Note that TextGradOptimizer does not change the workflow structure but saving the workflow graph also saves the prompts and system prompts which will be different after optimization. Below is an example of a saved workflow graph after optimization using TextGradOptimizer.

{
    "class_name": "SequentialWorkFlowGraph",
    "goal": "Answer the math question. The answer should be in box format, e.g., \\boxed{123}",
    "tasks": [
        {
            "name": "answer_generate",
            "description": "Answer generation for Math.",
            "inputs": [
                {
                    "name": "problem",
                    "type": "str",
                    "description": "The problem to solve.",
                    "required": true
                }
            ],
            "outputs": [
                {
                    "name": "answer",
                    "type": "str",
                    "description": "The generated answer.",
                    "required": true
                }
            ],
            "prompt": "To solve the math problem, follow these steps:\n\n1. **Contextual Overview**: Begin with a brief overview of the problem-solving strategy, using logical reasoning and mathematical principles to derive the solution.
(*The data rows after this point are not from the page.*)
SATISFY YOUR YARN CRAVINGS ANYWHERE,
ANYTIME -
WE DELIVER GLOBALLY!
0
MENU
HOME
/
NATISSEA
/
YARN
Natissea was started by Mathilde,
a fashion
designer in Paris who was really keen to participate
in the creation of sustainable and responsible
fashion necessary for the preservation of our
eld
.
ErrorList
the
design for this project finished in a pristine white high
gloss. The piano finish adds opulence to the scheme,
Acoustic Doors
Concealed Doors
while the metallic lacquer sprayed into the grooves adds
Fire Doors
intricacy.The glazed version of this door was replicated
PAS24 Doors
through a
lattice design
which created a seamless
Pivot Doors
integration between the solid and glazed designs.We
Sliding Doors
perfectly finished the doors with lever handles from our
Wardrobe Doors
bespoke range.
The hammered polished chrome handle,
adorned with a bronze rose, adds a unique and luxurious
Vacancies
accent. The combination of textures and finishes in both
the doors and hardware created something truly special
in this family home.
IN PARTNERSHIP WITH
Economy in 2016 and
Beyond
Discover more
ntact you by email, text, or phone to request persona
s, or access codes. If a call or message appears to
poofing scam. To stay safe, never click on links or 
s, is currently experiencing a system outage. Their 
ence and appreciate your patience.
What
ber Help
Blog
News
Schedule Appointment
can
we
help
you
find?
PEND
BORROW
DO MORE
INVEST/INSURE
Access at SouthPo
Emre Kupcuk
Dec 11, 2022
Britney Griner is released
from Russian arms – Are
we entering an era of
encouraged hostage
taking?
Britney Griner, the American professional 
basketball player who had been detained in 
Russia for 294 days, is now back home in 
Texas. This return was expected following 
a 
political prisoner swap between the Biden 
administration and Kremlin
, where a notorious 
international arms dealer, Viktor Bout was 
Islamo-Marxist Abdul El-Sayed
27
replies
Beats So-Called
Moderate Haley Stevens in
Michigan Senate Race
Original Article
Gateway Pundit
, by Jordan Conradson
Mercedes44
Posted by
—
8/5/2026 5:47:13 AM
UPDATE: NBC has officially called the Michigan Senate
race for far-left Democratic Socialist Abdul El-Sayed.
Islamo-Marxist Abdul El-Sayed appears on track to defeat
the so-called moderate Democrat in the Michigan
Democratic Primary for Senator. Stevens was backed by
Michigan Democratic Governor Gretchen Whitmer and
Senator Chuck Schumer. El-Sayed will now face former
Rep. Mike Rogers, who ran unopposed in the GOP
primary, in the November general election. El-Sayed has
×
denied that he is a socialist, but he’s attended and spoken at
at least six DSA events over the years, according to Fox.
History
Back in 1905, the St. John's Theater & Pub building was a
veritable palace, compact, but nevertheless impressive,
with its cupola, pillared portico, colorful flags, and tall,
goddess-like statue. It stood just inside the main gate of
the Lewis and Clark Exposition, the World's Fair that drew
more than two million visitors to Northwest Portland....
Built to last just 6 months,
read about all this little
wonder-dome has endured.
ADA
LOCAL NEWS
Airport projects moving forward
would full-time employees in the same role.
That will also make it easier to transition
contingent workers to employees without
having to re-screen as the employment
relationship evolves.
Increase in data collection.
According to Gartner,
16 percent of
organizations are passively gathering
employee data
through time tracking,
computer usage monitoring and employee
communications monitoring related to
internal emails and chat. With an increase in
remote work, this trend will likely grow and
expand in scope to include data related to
Include any relevant geometric or algebraic insights.\n\n2. **Key Steps Identification**: Break down the problem-solving process into distinct parts:\n   - Identify the relevant mathematical operations and properties, such as symmetry, roots of unity, or trigonometric identities.\n   - Perform the necessary calculations, ensuring each step logically follows from the previous one.\n   - Present the final answer.\n\n3. **Conciseness and Clarity**: Provide a clear and concise explanation of your solution, avoiding unnecessary repetition. Use consistent formatting and notation throughout.\n\n4. **Mathematical Justification**: Explain the reasoning behind each step to ensure the solution is well-justified. Include explanations of reference angles, geometric interpretations, and any special conditions or edge cases.\n\n5. **Verification Step**: Include a quick verification step to confirm the accuracy of your calculations. Consider recalculating key values if initial assumptions were incorrect.\n\n6. **Visual Aids**: Where applicable, include diagrams or sketches to visually represent the problem and solution, enhancing understanding.\n\n7. **Final Answer Presentation**: Present the final answer clearly and ensure it is boxed, reflecting the correct solution. Verify that it aligns with the problem's requirements and any known correct solutions.\n\nProblem: <input>{problem}</input>",
            "system_prompt": "You are a math-focused assistant dedicated to providing clear, concise, and educational solutions to mathematical problems. Your goal is to deliver structured and pedagogically sound explanations, ensuring mathematical accuracy and logical reasoning. Begin with a brief overview of the problem-solving approach, followed by detailed calculations, and conclude with a verification step. Use precise mathematical notation and consider potential edge cases. Present the final answer clearly, using the specified format, and incorporate visual aids or analogies where appropriate to enhance understanding and engagement. \n\nExplicitly include geometric explanations when applicable, describing the geometric context and relationships. Emphasize the importance of visual aids, such as diagrams or sketches, to enhance understanding. Ensure consistency in formatting and mathematical notation. Provide a brief explanation of the reference angle concept and its significance. Include contextual explanations of trigonometric identities and their applications. Critically evaluate initial assumptions and verify geometric properties before proceeding. Highlight the use of symmetry and conjugate pairs in complex numbers. Encourage re-evaluation and verification of steps, ensuring logical flow and clarity. Focus on deriving the correct answer and consider problem-specific strategies or known techniques.",
            "parse_mode": "str",
            "parse_func": null,
            "parse_title": null
        }
    ]
}

For a complete working example, please refer to examples/textgrad/math_textgrad.py. Additional TextGrad optimization scripts for other datasets (e.g., hotpotqa_textgrad.py and mbqq_textgrad.py) are available in the examples/optimization/textgrad directory.